Title: 
Strong Duality for the CDT Subproblem: A Necessary and
Sufficient Condition

Authors:
Wenbao Ai
School of Science
Beijing University of Posts and Telecommunications
People's Republic of China


Shuzhong Zhang
Department of Systems Engineering and Engineering Management
The Chinese University of Hong Kong
Shatin, Hong Kong

Abstract:
In this paper we consider the problem of minimizing a
nonconvex quadratic function, subject to two quadratic inequality
constraints. As an application, such quadratic program plays an
important role in the trust region method for nonlinear
optimization; such problem is known as the CDT subproblem in the
literature. The Lagrangian dual of the CDT subproblem is a
Semidefinite Program (SDP), hence convex and solvable.
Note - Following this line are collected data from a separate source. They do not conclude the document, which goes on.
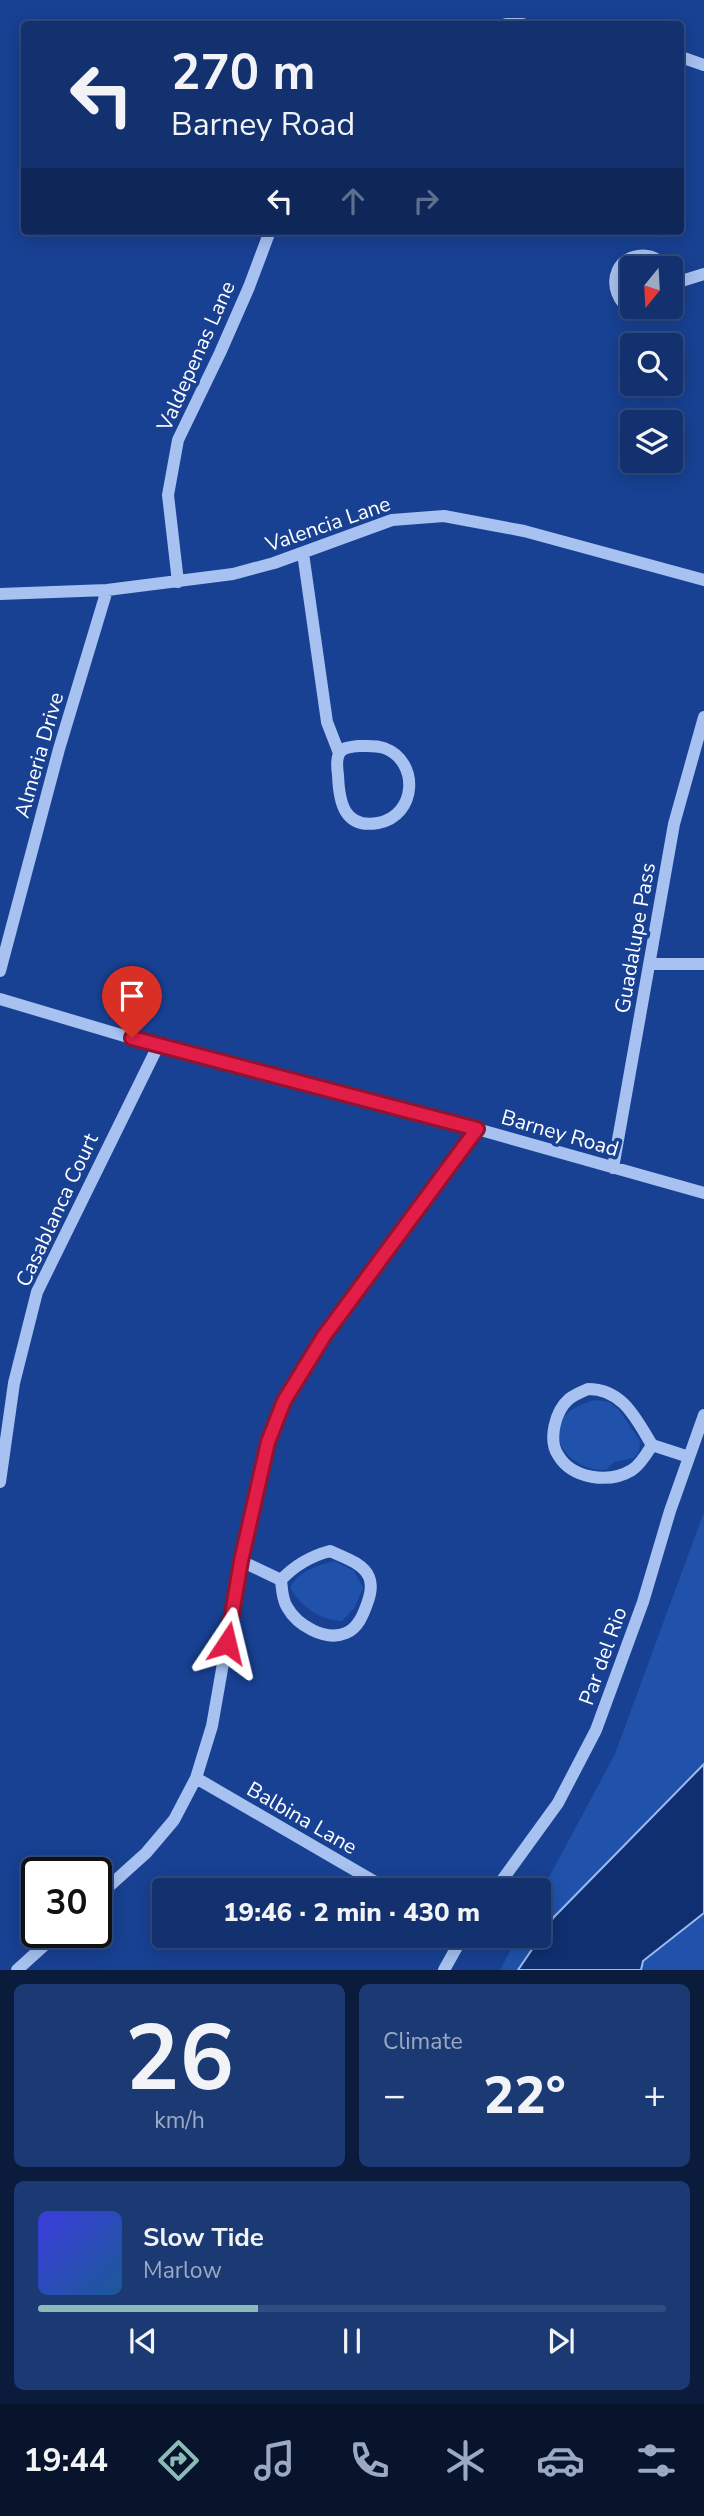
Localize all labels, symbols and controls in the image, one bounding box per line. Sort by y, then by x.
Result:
text: 270 m [171,39,315,106]
icon: left [56,49,147,140]
text: Barney Road [171,103,355,146]
icon: left [261,182,299,220]
icon: ahead [334,182,372,220]
icon: right [407,182,445,220]
north arrow [620,256,682,318]
map controls [620,256,683,473]
street label: Valdepenas Lane [150,277,242,436]
button: search [620,333,683,396]
button: layers [620,410,683,473]
street label: Valencia Lane [261,490,394,559]
street label: Almeria Drive [8,689,70,821]
street label: Guadalupe Pass [608,860,662,1016]
pin [102,966,162,1038]
icon: arrive [113,977,151,1015]
street label: Barney Road [498,1103,622,1163]
street label: Casablanca Court [9,1128,105,1291]
street label: Par del Rio [572,1603,634,1709]
position arrow [190,1606,264,1680]
street label: Balbina Lane [242,1775,362,1861]
speed limit sign: 30 [21,1857,112,1948]
text: 19:46 · 2 min · 430 m [223,1895,480,1930]
text: 26 [125,1997,234,2121]
text: Climate [383,2026,463,2057]
text: 22° [483,2060,566,2131]
text: − [383,2070,406,2121]
text: + [643,2070,666,2121]
text: km/h [154,2105,205,2136]
text: Slow Tide [143,2220,264,2255]
text: Marlow [143,2255,222,2286]
icon: previous [124,2322,162,2360]
icon: pause [333,2322,371,2360]
icon: next [542,2322,580,2360]
icon: directions [154,2436,203,2485]
icon: music [250,2436,299,2485]
icon: phone [345,2436,394,2485]
icon: climate [441,2436,490,2485]
icon: car [536,2436,585,2485]
icon: filters [632,2436,681,2485]
text: 19:44 [23,2439,108,2482]

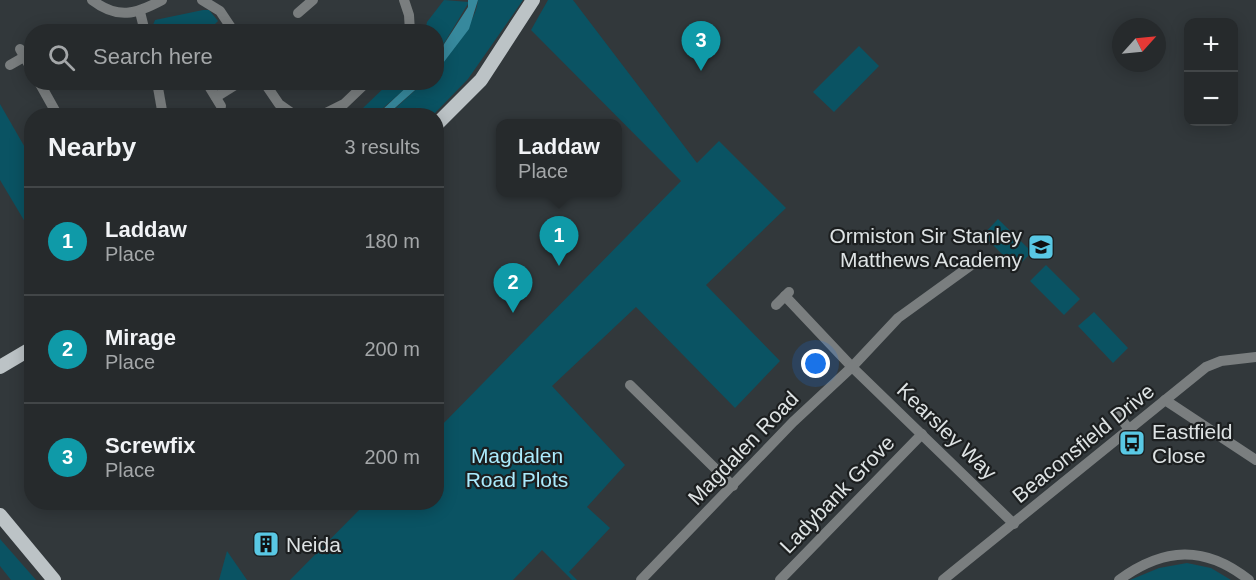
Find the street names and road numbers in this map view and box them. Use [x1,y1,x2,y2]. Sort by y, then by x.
street label: Kearsley Way [893,378,1002,484]
street label: Beaconsfield Drive [1008,379,1158,507]
street label: Magdalen Road [683,387,803,509]
street label: Ladybank Grove [775,431,899,557]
However, a
positive duality gap may exist between the CDT subproblem and its
Lagrangian dual because the CDT subproblem itself is nonconvex. In this
paper, we present a necessary and sufficient condition to characterize when
the CDT subproblem and its Lagrangian dual admits no duality gap
(i.e., the strong duality holds). This necessary and sufficient
condition is easy verifiable and involves only one (any) optimal solution of
the SDP relaxation for the CDT subproblem. Moreover, the condition
reveals that it is actually rare to render a positive duality gap
for the CDT subproblems in general. Moreover, if the strong duality
holds then an optimal solution for the CDT problem can be retrieved
from an optimal solution of the SDP relaxation, by means of a matrix
rank-one decomposition procedure. The same analysis is extended to
the framework where the necessary and sufficient condition is
presented in terms of the Lagrangian multipliers at a KKT point.
Furthermore, we show that the condition is numerically easy to work with approximatively.